Çocukluğumuz ve ilk gençliğimizde zaman, ilerde ne olacağını merak etmekle geçiyor. İleri dediğimiz yer geldiğinde ise geçmişi özlemekle.

İnsan bazen, önemli yol ayrımlarında gelecekteki kendini görmek istiyor. Tüm bu yollardan geçmiş versiyonu gelsin, “her şey yoluna girecek” desin, “aman ha uzak dur” diye uyarsın ya da kulağına fısıldasın; “aferin doğru yoldasın…”

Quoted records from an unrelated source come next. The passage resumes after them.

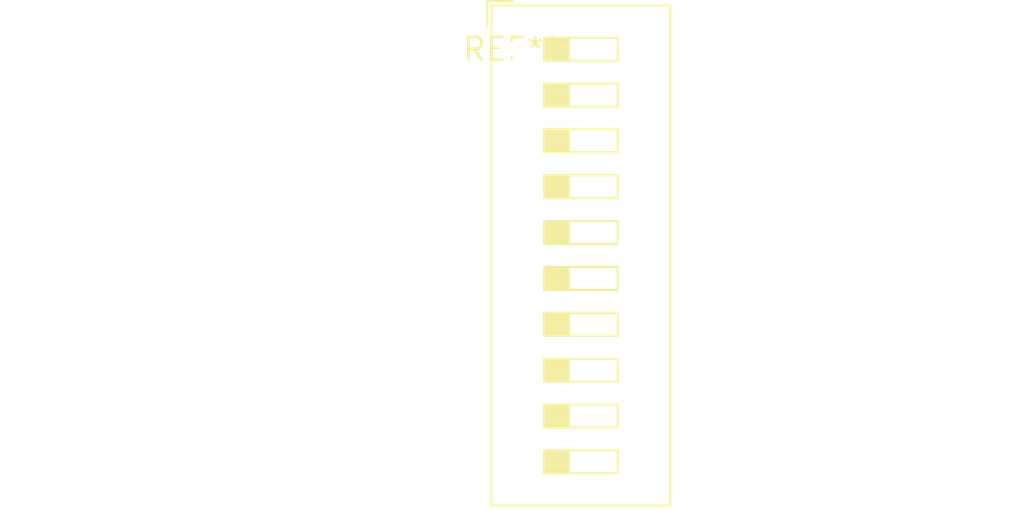
<source format=kicad_pcb>
(kicad_pcb (version 20240108) (generator pcbnew)

  (general
    (thickness 1.6)
  )

  (paper "A4")
  (layers
    (0 "F.Cu" signal)
    (31 "B.Cu" signal)
    (32 "B.Adhes" user "B.Adhesive")
    (33 "F.Adhes" user "F.Adhesive")
    (34 "B.Paste" user)
    (35 "F.Paste" user)
    (36 "B.SilkS" user "B.Silkscreen")
    (37 "F.SilkS" user "F.Silkscreen")
    (38 "B.Mask" user)
    (39 "F.Mask" user)
    (40 "Dwgs.User" user "User.Drawings")
    (41 "Cmts.User" user "User.Comments")
    (42 "Eco1.User" user "User.Eco1")
    (43 "Eco2.User" user "User.Eco2")
    (44 "Edge.Cuts" user)
    (45 "Margin" user)
    (46 "B.CrtYd" user "B.Courtyard")
    (47 "F.CrtYd" user "F.Courtyard")
    (48 "B.Fab" user)
    (49 "F.Fab" user)
    (50 "User.1" user)
    (51 "User.2" user)
    (52 "User.3" user)
    (53 "User.4" user)
    (54 "User.5" user)
    (55 "User.6" user)
    (56 "User.7" user)
    (57 "User.8" user)
    (58 "User.9" user)
  )

  (setup
    (pad_to_mask_clearance 0)
    (pcbplotparams
      (layerselection 0x00010fc_ffffffff)
      (plot_on_all_layers_selection 0x0000000_00000000)
      (disableapertmacros false)
      (usegerberextensions false)
      (usegerberattributes false)
      (usegerberadvancedattributes false)
      (creategerberjobfile false)
      (dashed_line_dash_ratio 12.000000)
      (dashed_line_gap_ratio 3.000000)
      (svgprecision 4)
      (plotframeref false)
      (viasonmask false)
      (mode 1)
      (useauxorigin false)
      (hpglpennumber 1)
      (hpglpenspeed 20)
      (hpglpendiameter 15.000000)
      (dxfpolygonmode false)
      (dxfimperialunits false)
      (dxfusepcbnewfont false)
      (psnegative false)
      (psa4output false)
      (plotreference false)
      (plotvalue false)
      (plotinvisibletext false)
      (sketchpadsonfab false)
      (subtractmaskfromsilk false)
      (outputformat 1)
      (mirror false)
      (drillshape 1)
      (scaleselection 1)
      (outputdirectory "")
    )
  )

  (net 0 "")

  (footprint "SW_DIP_SPSTx10_Slide_9.78x27.58mm_W7.62mm_P2.54mm" (layer "F.Cu") (at 0 0))

)

</source>
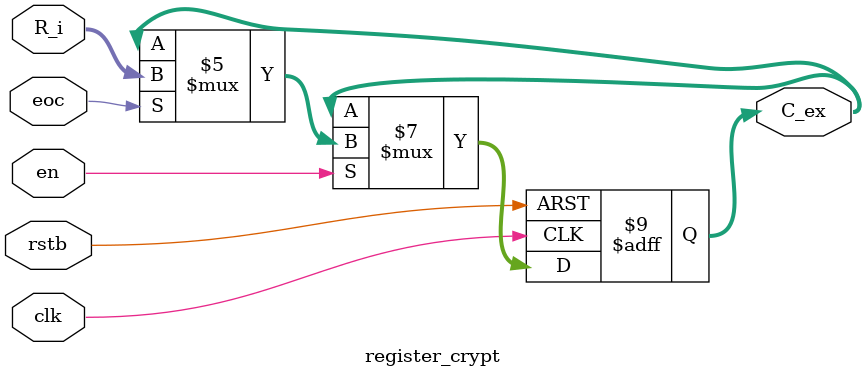
<source format=v>
module register_crypt #(parameter WIDTH = 4) (en, rstb, clk, eoc, R_i, C_ex);

  input en;
  input rstb;
  input clk;
  input eoc;
  input [WIDTH-1:0] R_i;
  output [WIDTH-1:0] C_ex;

  reg [WIDTH-1:0] C_ex;
  
  always @(negedge(rstb) or posedge(clk)) begin
    if (!rstb) begin 
      C_ex <= '0;
    end else begin 
      if (en == 1'b1) begin
        if (eoc == 1'b1) begin 
          C_ex <= R_i;
        end /*else begin 
          C_ex <= C_ex;
        end*/
      end
    end
  end

endmodule

</source>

Farklı versiyonlarımızı aynı anda yaşatmak, birinden diğerine akıl verdirmek ne yazık ki imkânsız. Ama çizgisel akan zamanı biraz eğip bükmek mümkün. Özlediğimiz eski “ben”lere bakıp kaygılarının yersizliğiyle geleceğe dair avunmak da…

Günlük yazmak, nispeten bunu sağlayan bir aktivite. Eski günlükleri okumaksa vaktiyle dondurulmuş nice korkunun, mutluluğun, kaygı ve heyecanın buzunu çözdürüp gerek olduğunda kullanmak gibi. Bazen acı verici olsa da çoğunlukla iyileştirici.

Bunu kendi için olduğu kadar başkaları için yapanlar da var. 64 yaşındaki Betsy Lerner, bir süredir TikTok’ta 20’li yaşlarında yazdığı günlükleri okumasıyla tanınıyor. 

Ve yaklaşık 40 yıl önce 20’li yaşlarında olan bir kadının yazdıkları, şimdilerde 20’li yaşlarında olanlara çok şey söylüyor. 

Üstünde sabahlık, elinde günlük

Betsy Lerner, 60’ından sonra hayatı değişenlerden. Kendini bir TikTok yıldızı ya da “influencer” olarak görmese de 1 milyonu aşkın sayıda görüntülenen videoları var.